● DATA FOR THE TASK
● ● ● ●
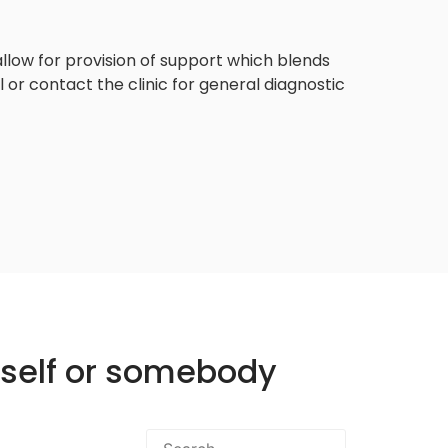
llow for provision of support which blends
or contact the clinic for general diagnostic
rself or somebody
● ● ● ●
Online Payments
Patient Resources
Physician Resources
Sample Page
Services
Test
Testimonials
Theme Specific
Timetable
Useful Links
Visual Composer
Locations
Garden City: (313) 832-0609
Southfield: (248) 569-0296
● ● ● ●
Set down, exactly as they stand above, the lines starting with the line with "Patient Resources" and going on through the line with "Southfield: (248) 569-0296", and no others.

Patient Resources
Physician Resources
Sample Page
Services
Test
Testimonials
Theme Specific
Timetable
Useful Links
Visual Composer
Locations
Garden City: (313) 832-0609
Southfield: (248) 569-0296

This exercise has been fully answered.